Here are some code snippets from a couple of my projects that show how to use PWM on the AVRs. This will give you an idea of what you're in for. Notice how it's a bit lower level than the Arduino library but you'll have much more control. You'll understand what all those oddly named variables are once you read the datasheet.
This is from an AVR ATmega324p project. PWM was used to sound a tone on a piezo buzzer...
void SetupTimer1()
{
// Timer1, which is a 16-bit timer, will operate in 'phase correct pwm' mode
// (mode 11, specifically.) The timer will have the 8 MHz clock as its input
// and will not be prescaled. Output compare pin OC1A will be controlled by
// this timer. This pin is connected to one of the piezo buzzer's pins. (The
// other piezo buzzer pin is connected directly to ground.) The buzzer can
// be set to a specific frequency by setting this timer's OCR1A (aka TOP)
// register.
//
// The buzzer's frequency and OCR1A (TOP) are calculated as follows:
//
// f = 2,000,000 / OCR1A
//
// OCR1A = 2,000,000 / f
//
// It is important that PD5 (OC1A) is set low when the buzzer is off. This
// prevents the buzzer from being driven with a DC voltage--which would be
// the case if the pin were set high.
// The timer will be setup so that it is explictly disabled...
OCR1A = 0;
TCCR1A = 0; // No clock source. Timer is stopped.
TCCR1B = 0;
TIMSK1 = 0; // No ISRs are used by this timer.
PORTD &= (uint8_t)~_BV(PD5); // Make sure the OC1A pin is set low.
}
inline void SoundTone(uint16_t OCR1A_Value)
{
OCR1A = OCR1A_Value;
// COM1A1:0 = 01 (Toggle OC1A on compare match.)
// COM1B1:0 = 00 (Normal port operation for OC1B, OC1B disconnected.)
// WGM13:0 = 1011 (Waveform generation mode 11, PWM phase correct. TOP is OCR1A.)
// CS12:0 = 001 (Clock source is CLKi/o / 1. No prescaling.)
TCCR1A = (uint8_t)(_BV(COM1A0) | _BV(WGM11) | _BV(WGM10));
TCCR1B = (uint8_t)(_BV(WGM13) | _BV(CS10));
}
inline void SilenceTone()
{ // Currently, this is the same as DisableTimer1().
TCCR1A &= (uint8_t)~(_BV(COM1A1) | _BV(COM1A0)); // Disconnect OC1A from the pin.
TCCR1B &= (uint8_t)~(_BV(CS12) | _BV(CS11) | _BV(CS10)); // No clock source. Timer is stopped.
PORTD &= (uint8_t)~_BV(PD5); // Make sure the OC1A pin is set low.

::::::::::

▶ What is asked
A – According to the AVR PWM post, why must PD5 (OC1A) be set low when the buzzer is off?
B – Condense the paragraph of the AVR PWM post that begins "Here are some code snippets" into two sentences, keeping its main facts.

▶ Dataset items
::::::::::

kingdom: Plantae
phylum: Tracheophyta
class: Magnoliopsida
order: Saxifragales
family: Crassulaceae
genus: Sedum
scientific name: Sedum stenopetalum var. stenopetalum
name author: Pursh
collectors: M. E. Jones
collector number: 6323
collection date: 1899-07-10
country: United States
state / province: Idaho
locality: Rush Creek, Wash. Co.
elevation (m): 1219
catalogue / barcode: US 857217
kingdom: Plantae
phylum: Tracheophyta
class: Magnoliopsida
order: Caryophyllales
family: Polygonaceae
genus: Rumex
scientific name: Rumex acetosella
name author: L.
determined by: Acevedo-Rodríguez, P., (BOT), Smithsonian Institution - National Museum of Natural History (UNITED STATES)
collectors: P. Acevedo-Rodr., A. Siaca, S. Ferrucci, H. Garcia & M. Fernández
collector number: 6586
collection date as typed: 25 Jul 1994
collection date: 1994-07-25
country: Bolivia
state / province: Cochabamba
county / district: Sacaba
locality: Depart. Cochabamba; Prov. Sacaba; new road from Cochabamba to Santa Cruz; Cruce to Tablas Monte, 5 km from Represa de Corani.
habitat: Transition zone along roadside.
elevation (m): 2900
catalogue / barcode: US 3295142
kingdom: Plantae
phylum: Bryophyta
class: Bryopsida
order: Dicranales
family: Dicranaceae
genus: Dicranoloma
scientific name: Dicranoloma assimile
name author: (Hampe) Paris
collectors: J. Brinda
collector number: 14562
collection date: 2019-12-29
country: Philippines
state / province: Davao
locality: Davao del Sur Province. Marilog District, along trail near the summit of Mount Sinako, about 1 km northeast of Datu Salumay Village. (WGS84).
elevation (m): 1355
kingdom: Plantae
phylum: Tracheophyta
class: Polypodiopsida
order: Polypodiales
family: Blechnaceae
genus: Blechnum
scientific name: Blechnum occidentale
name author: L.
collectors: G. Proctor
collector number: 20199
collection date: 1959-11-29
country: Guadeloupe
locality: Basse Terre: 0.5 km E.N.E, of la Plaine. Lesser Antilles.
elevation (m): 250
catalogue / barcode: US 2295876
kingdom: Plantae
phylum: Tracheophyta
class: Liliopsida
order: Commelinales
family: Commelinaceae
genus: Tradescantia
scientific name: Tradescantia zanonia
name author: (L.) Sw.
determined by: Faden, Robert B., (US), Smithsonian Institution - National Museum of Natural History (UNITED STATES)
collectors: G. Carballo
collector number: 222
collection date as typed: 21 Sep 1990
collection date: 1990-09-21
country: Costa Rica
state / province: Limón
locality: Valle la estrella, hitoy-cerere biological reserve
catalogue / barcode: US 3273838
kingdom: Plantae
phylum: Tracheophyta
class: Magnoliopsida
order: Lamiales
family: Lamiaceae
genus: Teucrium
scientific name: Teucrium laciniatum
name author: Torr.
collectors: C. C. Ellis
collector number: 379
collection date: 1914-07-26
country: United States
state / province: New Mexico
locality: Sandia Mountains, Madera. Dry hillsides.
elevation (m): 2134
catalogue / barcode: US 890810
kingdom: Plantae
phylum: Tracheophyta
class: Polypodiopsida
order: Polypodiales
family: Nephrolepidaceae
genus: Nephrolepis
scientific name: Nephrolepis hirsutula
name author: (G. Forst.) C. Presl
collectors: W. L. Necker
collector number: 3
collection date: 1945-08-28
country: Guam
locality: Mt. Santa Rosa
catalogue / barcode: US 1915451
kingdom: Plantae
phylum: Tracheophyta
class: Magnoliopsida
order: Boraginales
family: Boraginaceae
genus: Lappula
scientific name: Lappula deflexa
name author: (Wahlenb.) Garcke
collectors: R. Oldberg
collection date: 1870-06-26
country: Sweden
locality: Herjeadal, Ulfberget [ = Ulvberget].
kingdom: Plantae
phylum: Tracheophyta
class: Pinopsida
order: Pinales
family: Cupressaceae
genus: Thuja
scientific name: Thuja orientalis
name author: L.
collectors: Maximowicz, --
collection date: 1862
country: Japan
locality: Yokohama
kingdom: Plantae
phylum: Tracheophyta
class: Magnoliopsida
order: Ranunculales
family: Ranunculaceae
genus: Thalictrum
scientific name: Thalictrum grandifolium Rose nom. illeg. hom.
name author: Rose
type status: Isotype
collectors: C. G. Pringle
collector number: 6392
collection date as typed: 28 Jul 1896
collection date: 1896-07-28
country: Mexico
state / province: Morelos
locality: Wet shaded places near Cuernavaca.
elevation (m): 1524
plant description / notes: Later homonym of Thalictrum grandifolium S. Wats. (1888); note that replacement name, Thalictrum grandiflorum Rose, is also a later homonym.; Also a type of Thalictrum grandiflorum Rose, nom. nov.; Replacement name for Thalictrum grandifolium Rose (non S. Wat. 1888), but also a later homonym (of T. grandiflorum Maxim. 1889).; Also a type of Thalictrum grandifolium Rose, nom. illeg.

::::::::::

▶ Answers for the exercise
A – Setting PD5 low keeps the buzzer from being driven with a DC voltage, which would happen if the pin were set high.

B – Code snippets from a couple of projects show how to use PWM on the AVRs. This is lower level than the Arduino library but gives much more control, and the datasheet explains the oddly named variables.